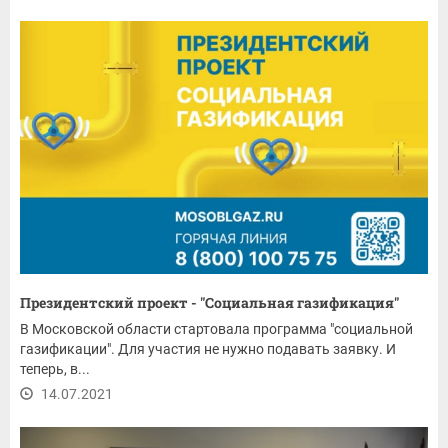
Президентский проект - "Социальная газификация"
В Московской области стартовала программа "социальной
газификации". Для участия не нужно подавать заявку. И
теперь, в...
14.07.2021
******
§ Условие задания
Выведите дословно все строки текста из всех записей выше. Изображения в ответ не включайте.

§ Ответ к заданию
Президентский проект - "Социальная газификация"
В Московской области стартовала программа "социальной
газификации". Для участия не нужно подавать заявку. И
теперь, в...
14.07.2021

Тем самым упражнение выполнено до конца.